To find the fraction of total volume occupied by the atom present in a simple cubic unit cell, we can follow these steps: ### Step-by-Step Solution: 1. **Understanding the Simple Cubic Structure**: - In a simple cubic unit cell, atoms are located at each of the eight corners of the cube. 2. **Calculating the Number of Atoms per Unit Cell (Z)**: - Each corner atom contributes \( \frac{1}{8} \) of an atom to the unit cell because each corner atom is shared among eight adjacent unit cells. - Therefore, the total number of atoms (Z) in a simple cubic unit cell is: \[ Z = 8 \text{ (corners)} \times \frac{1}{8} = 1 \] 3. **Volume of the Atom**: - The atoms in the simple cubic structure can be approximated as spheres.

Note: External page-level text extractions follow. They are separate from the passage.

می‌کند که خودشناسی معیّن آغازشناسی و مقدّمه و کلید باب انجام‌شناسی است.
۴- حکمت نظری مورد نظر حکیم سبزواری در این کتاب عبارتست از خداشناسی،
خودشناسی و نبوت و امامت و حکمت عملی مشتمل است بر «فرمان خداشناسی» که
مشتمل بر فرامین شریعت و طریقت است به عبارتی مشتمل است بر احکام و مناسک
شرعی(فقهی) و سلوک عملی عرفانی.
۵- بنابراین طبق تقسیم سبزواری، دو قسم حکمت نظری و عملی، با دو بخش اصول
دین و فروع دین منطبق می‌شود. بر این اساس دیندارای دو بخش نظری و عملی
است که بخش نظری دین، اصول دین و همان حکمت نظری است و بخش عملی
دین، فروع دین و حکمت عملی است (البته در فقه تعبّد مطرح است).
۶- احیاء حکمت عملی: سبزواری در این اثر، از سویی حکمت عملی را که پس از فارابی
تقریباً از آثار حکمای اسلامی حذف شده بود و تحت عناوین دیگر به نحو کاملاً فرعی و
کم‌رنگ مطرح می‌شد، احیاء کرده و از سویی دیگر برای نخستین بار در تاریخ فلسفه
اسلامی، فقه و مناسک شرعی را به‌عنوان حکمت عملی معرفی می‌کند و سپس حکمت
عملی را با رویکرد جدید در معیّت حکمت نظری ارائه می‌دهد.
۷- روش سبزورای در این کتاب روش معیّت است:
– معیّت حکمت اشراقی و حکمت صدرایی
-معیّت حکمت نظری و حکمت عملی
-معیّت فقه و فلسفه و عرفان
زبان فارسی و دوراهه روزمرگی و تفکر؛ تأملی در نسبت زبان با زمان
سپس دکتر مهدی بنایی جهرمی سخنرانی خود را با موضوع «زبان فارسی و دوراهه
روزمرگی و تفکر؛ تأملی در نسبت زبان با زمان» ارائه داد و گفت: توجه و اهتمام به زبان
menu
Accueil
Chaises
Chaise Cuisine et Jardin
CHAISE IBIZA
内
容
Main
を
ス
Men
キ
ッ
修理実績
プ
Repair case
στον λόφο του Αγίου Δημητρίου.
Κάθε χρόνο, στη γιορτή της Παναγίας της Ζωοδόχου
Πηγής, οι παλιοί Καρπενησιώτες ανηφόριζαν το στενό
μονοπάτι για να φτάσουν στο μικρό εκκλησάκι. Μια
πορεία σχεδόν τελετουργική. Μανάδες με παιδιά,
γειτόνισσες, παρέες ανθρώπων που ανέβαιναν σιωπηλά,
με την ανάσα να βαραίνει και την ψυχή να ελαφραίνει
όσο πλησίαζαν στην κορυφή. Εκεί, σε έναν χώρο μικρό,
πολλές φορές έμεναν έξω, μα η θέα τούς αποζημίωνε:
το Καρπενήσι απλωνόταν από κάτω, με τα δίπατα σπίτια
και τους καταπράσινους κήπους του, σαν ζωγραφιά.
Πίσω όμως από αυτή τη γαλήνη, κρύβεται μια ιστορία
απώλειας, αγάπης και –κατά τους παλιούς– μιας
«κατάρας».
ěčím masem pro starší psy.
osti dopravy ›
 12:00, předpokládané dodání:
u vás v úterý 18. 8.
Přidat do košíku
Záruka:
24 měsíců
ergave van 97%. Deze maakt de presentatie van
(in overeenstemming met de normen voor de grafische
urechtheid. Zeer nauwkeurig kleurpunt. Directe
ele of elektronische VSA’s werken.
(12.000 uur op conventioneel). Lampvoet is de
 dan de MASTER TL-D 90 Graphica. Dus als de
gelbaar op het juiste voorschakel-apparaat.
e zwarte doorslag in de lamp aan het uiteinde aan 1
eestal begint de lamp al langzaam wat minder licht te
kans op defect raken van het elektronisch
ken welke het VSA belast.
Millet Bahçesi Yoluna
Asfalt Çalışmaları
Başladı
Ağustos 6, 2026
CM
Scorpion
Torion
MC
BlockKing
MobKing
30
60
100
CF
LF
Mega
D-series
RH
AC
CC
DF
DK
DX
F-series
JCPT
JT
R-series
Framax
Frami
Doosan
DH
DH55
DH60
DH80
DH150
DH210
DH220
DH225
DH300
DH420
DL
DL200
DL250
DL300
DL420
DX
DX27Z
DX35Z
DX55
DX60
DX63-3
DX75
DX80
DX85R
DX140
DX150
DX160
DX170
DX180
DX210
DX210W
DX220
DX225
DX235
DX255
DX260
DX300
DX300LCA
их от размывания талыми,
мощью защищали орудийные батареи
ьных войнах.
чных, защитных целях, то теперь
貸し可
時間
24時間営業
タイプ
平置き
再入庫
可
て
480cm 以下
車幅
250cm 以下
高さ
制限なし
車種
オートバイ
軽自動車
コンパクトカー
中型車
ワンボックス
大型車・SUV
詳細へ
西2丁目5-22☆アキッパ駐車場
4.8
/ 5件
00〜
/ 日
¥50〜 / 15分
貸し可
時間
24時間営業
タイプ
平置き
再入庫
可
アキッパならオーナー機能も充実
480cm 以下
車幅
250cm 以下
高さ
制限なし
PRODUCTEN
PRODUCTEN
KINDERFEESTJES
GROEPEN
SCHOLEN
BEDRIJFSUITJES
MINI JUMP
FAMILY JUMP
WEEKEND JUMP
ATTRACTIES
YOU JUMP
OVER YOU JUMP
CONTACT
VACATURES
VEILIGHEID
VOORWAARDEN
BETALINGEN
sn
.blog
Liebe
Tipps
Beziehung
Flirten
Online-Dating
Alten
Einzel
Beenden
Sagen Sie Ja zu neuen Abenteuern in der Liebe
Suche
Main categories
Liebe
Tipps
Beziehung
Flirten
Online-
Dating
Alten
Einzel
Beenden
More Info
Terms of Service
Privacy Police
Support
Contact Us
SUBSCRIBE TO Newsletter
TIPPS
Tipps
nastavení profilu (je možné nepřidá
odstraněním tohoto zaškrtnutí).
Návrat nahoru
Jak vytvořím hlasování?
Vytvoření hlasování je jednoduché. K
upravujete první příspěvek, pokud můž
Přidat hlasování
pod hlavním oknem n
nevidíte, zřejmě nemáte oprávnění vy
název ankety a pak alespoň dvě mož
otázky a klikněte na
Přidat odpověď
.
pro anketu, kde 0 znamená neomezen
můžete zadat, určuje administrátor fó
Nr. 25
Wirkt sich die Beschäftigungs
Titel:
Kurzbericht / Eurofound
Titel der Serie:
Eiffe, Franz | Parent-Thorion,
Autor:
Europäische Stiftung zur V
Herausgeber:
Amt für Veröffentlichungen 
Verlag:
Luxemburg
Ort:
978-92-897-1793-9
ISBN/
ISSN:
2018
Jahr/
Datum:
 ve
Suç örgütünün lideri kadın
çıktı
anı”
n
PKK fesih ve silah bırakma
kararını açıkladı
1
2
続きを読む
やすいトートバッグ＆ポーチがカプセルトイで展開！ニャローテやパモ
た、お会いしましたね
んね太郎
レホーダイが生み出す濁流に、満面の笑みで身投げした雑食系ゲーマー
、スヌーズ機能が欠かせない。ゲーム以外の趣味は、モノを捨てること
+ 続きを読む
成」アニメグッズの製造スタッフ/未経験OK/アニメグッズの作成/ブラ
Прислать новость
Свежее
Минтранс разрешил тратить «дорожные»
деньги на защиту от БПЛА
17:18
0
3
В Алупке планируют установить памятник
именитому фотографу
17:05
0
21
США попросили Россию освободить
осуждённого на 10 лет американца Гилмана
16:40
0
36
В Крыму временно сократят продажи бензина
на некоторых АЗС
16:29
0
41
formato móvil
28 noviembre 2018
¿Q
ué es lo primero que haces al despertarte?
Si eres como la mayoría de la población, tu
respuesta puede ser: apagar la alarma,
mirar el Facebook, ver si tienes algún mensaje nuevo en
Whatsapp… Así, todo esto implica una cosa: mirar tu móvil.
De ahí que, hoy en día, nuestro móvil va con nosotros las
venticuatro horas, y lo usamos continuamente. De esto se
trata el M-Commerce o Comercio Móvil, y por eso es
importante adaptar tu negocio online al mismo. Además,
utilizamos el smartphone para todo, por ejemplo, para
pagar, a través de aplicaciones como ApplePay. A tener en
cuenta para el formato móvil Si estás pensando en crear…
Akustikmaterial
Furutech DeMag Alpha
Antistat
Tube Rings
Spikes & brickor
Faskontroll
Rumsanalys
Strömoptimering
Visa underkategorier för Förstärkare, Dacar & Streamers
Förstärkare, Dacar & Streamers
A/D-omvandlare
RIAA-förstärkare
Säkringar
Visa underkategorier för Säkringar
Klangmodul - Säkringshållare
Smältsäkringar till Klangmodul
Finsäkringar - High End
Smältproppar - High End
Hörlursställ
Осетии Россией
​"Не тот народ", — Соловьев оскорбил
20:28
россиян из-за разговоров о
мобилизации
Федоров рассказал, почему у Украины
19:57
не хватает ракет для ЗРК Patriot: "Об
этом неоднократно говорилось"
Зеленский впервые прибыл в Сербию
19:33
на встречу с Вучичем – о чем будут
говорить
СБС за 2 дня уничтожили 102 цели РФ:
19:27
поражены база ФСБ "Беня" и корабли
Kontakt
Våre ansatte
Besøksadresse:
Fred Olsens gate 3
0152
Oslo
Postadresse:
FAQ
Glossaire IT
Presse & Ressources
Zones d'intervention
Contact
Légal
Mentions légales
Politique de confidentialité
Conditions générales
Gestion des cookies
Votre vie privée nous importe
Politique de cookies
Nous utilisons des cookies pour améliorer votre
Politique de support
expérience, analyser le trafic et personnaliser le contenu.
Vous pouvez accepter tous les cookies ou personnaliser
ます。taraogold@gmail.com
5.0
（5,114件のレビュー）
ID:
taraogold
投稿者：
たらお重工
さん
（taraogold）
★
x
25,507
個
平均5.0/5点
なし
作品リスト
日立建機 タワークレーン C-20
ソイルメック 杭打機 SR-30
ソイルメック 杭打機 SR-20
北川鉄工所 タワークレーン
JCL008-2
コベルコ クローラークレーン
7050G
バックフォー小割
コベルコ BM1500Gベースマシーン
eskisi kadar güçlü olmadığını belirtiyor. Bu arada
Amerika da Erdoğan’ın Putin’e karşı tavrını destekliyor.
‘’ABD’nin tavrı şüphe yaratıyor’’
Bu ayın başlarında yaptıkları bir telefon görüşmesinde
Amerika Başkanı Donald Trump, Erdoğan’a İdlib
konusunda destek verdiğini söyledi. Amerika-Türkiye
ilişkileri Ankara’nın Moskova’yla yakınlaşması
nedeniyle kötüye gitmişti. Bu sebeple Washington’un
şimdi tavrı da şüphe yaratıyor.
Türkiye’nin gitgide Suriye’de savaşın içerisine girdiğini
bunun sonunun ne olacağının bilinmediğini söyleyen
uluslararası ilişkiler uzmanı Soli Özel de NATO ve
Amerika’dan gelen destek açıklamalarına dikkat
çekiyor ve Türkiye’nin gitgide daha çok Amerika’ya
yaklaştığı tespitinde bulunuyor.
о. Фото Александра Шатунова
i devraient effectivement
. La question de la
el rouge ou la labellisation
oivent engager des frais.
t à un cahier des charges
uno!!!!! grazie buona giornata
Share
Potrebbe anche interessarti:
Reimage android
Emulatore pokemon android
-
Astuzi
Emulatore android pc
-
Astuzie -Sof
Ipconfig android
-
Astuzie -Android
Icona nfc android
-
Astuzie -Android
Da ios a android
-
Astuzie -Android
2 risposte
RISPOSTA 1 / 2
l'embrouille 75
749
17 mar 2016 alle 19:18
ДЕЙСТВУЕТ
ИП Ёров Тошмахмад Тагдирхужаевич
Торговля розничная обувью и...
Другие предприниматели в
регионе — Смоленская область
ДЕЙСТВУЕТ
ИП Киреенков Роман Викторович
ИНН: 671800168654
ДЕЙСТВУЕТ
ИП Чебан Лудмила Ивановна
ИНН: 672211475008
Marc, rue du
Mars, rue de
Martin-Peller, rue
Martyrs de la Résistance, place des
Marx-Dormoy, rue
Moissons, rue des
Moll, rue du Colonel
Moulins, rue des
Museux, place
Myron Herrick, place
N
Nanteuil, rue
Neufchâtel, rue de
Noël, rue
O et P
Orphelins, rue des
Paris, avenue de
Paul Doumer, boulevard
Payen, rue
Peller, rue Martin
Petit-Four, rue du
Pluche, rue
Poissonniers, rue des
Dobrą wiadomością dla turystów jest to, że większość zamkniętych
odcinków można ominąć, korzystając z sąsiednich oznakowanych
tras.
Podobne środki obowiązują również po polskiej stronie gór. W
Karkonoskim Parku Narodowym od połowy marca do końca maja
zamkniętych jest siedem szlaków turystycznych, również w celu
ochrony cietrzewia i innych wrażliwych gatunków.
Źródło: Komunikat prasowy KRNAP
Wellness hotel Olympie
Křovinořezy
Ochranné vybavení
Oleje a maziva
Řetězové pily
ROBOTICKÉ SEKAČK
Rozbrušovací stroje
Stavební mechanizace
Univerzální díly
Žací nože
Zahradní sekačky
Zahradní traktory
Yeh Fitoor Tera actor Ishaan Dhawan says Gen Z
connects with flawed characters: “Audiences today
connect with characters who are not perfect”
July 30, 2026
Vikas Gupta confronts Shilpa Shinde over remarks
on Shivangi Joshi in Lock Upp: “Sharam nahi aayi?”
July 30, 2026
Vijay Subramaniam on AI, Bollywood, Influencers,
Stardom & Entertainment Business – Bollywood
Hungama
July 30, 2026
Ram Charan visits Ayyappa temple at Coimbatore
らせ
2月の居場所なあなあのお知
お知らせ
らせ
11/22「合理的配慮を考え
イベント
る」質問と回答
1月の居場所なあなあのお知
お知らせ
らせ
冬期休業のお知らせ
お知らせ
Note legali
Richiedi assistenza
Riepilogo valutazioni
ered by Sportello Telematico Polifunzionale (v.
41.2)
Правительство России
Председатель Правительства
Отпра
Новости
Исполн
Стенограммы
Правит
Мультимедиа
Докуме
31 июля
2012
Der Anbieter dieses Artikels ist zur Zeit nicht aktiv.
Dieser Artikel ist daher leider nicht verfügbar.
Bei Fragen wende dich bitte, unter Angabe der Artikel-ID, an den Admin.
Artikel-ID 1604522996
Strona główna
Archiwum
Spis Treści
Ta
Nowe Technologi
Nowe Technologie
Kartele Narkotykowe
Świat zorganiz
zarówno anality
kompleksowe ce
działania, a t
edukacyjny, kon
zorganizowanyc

The volume (V) of a single atom (sphere) is given by the formula: \[ V = \frac{4}{3} \pi r^3 \] - Where \( r \) is the radius of the atom. 4. **Total Volume Occupied by Atoms**: - Since there is only one atom in the unit cell, the total volume occupied by the atoms in the unit cell is: \[ V_{\text{occupied}} = Z \times V = 1 \times \frac{4}{3} \pi r^3 = \frac{4}{3} \pi r^3 \] 5. **Volume of the Cube**: - The volume of the cube (V_cube) is given by: \[ V_{\text{cube}} = a^3 \] - Where \( a \) is the length of the side of the cube. 6. **Relating the Radius to the Side Length**: - In a simple cubic structure, the relationship between the radius \( r \) of the atom and the side length \( a \) of the cube is: \[ a = 2r \] 7. **Substituting for Volume of the Cube**: - Substitute \( a \) in the volume of the cube: \[ V_{\text{cube}} = (2r)^3 = 8r^3 \] 8. **Calculating the Packing Fraction**: - The fraction of the total volume occupied by the atoms is given by: \[ \text{Packing Fraction} = \frac{V_{\text{occupied}}}{V_{\text{cube}}} = \frac{\frac{4}{3} \pi r^3}{8r^3} \] - Simplifying this expression: \[ \text{Packing Fraction} = \frac{4 \pi}{3 \times 8} = \frac{\pi}{6} \] 9. **Numerical Value**: - Using \( \pi \approx 3.14 \): \[ \text{Packing Fraction} \approx \frac{3.14}{6} \approx 0.524 \] ### Final Answer: The fraction of total volume occupied by the atom present in a simple cubic unit cell is approximately **0.524**.